## Work task 1
Extract the text lines of all seven page records below, word for word, and leave the picture markers out of your answer.
──────────────────────────────
# Linear Neural Networks

In this notebook, we will explore the mathematical foundations and implementation of Linear Neural Networks. Linear models are the simplest form of neural networks and are primarily used for linear regression tasks.


## Theoretical Background

### Overview
Linear Neural Networks are composed of layers where each neuron performs a linear transformation of the input.

**Type of Function**: Linear

**Nature**: Continuous

**Behavior**: Linear neural networks are the simplest form of neural networks where the output is a linear combination of the input features. 

### Mathematical Formulation


The output \(y\) is given by:
\[ y = XW + b1\]
where \( X \) is the input, \( W \) is the weight matrix, and \( b \) is the bias term.


# Implementation in PyTorch

In [1]:
import torch 
from torch import nn
from torch.optim import SGD

### Mathematical function

In [2]:
#quadratic polynomial function
def f(x):
    return x**2 + 1

x = torch.tensor(4.0, requires_grad=True)
y = f(x)
print("f(x) = ", y.item())

#gradient
y.backward()
print("df/dx = ", x.grad.item())

f(x) =  17.0
df/dx =  8.0


In [3]:
#linear polynomial function
def lin_F(x):
    W = torch.tensor([1.0], requires_grad=True)
──────────────────────────────
## Work task 2
Copy the whole linear neural networks notebook above, word for word.

## Data to examine
──────────────────────────────
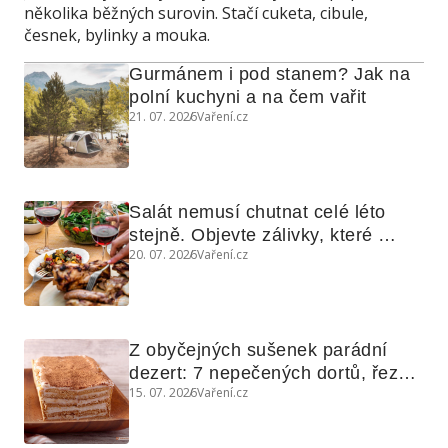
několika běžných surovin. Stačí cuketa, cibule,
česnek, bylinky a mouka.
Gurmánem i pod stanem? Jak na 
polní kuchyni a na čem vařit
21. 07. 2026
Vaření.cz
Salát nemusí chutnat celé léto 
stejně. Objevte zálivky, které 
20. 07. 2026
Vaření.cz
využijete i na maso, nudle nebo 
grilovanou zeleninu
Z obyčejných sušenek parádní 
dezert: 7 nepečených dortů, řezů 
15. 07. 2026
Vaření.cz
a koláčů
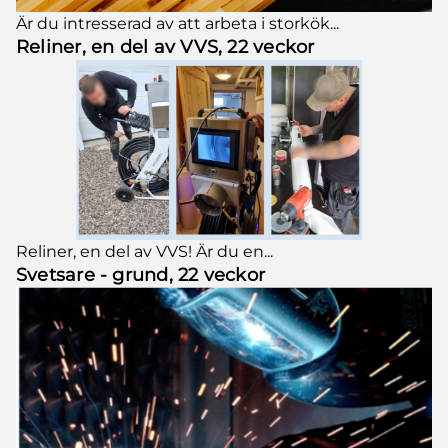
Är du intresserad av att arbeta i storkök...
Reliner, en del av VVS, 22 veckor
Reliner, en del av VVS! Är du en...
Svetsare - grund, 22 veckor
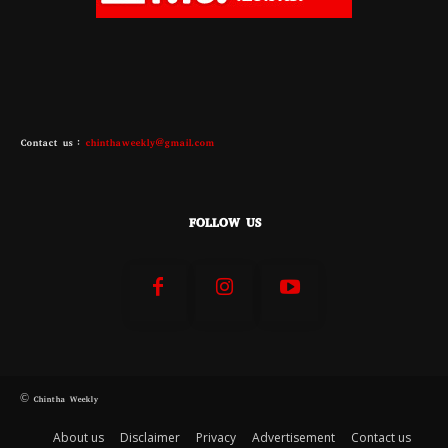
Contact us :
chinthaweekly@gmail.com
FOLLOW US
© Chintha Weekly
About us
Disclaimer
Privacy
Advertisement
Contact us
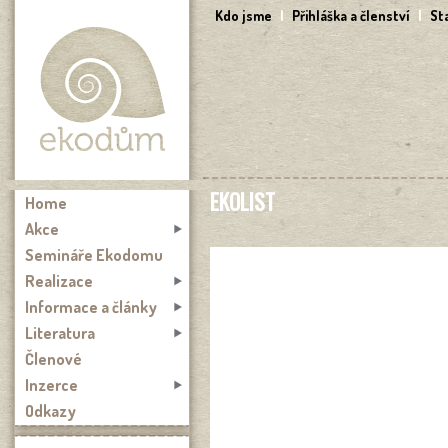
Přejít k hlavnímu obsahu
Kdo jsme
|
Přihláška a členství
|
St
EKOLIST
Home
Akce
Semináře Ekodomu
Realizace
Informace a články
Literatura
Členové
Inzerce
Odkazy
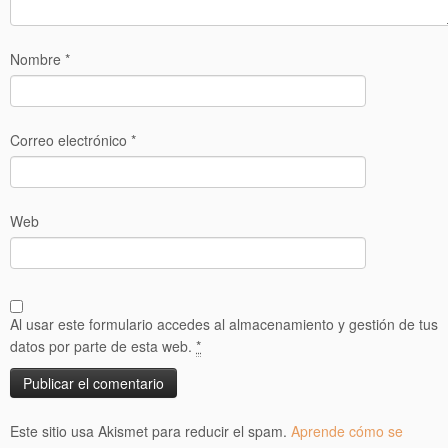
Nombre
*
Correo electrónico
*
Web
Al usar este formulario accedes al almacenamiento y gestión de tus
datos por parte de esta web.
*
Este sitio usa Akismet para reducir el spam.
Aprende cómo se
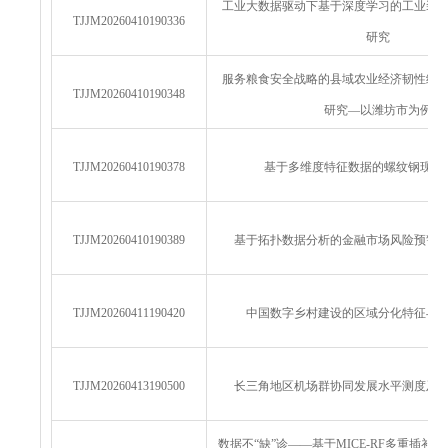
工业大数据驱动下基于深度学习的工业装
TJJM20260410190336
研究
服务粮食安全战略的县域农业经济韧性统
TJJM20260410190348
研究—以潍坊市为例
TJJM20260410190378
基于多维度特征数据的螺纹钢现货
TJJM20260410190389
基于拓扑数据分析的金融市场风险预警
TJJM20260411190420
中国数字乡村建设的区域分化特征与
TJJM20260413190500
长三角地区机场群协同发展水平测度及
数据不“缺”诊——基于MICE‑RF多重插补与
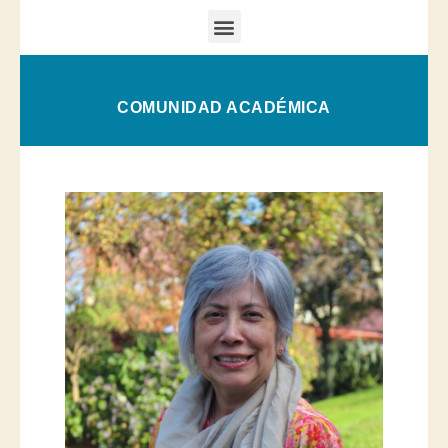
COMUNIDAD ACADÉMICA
──────────────────────────────
## Answer box 1
několika běžných surovin. Stačí cuketa, cibule,
česnek, bylinky a mouka.
Gurmánem i pod stanem? Jak na 
polní kuchyni a na čem vařit
21. 07. 2026
Vaření.cz
Salát nemusí chutnat celé léto 
stejně. Objevte zálivky, které 
20. 07. 2026
Vaření.cz
využijete i na maso, nudle nebo 
grilovanou zeleninu
Z obyčejných sušenek parádní 
dezert: 7 nepečených dortů, řezů 
15. 07. 2026
Vaření.cz
a koláčů
Är du intresserad av att arbeta i storkök...
Reliner, en del av VVS, 22 veckor
Reliner, en del av VVS! Är du en...
Svetsare - grund, 22 veckor
Contact us :
chinthaweekly@gmail.com
FOLLOW US
© Chintha Weekly
About us
Disclaimer
Privacy
Advertisement
Contact us
Přejít k hlavnímu obsahu
Kdo jsme
|
Přihláška a členství
|
St
EKOLIST
Home
Akce
Semináře Ekodomu
Realizace
Informace a články
Literatura
Členové
Inzerce
Odkazy
Nombre
*
Correo electrónico
*
Web
Al usar este formulario accedes al almacenamiento y gestión de tus
datos por parte de esta web.
*
Este sitio usa Akismet para reducir el spam.
Aprende cómo se
工业大数据驱动下基于深度学习的工业装
TJJM20260410190336
研究
服务粮食安全战略的县域农业经济韧性统
TJJM20260410190348
研究—以潍坊市为例
TJJM20260410190378
基于多维度特征数据的螺纹钢现货
TJJM20260410190389
基于拓扑数据分析的金融市场风险预警
TJJM20260411190420
中国数字乡村建设的区域分化特征与
TJJM20260413190500
长三角地区机场群协同发展水平测度及
数据不“缺”诊——基于MICE‑RF多重插补与
COMUNIDAD ACADÉMICA

## Answer box 2
# Linear Neural Networks

In this notebook, we will explore the mathematical foundations and implementation of Linear Neural Networks. Linear models are the simplest form of neural networks and are primarily used for linear regression tasks.


## Theoretical Background

### Overview
Linear Neural Networks are composed of layers where each neuron performs a linear transformation of the input.

**Type of Function**: Linear

**Nature**: Continuous

**Behavior**: Linear neural networks are the simplest form of neural networks where the output is a linear combination of the input features. 

### Mathematical Formulation


The output \(y\) is given by:
\[ y = XW + b1\]
where \( X \) is the input, \( W \) is the weight matrix, and \( b \) is the bias term.


# Implementation in PyTorch

In [1]:
import torch 
from torch import nn
from torch.optim import SGD

### Mathematical function

In [2]:
#quadratic polynomial function
def f(x):
    return x**2 + 1

x = torch.tensor(4.0, requires_grad=True)
y = f(x)
print("f(x) = ", y.item())

#gradient
y.backward()
print("df/dx = ", x.grad.item())

f(x) =  17.0
df/dx =  8.0


In [3]:
#linear polynomial function
def lin_F(x):
    W = torch.tensor([1.0], requires_grad=True)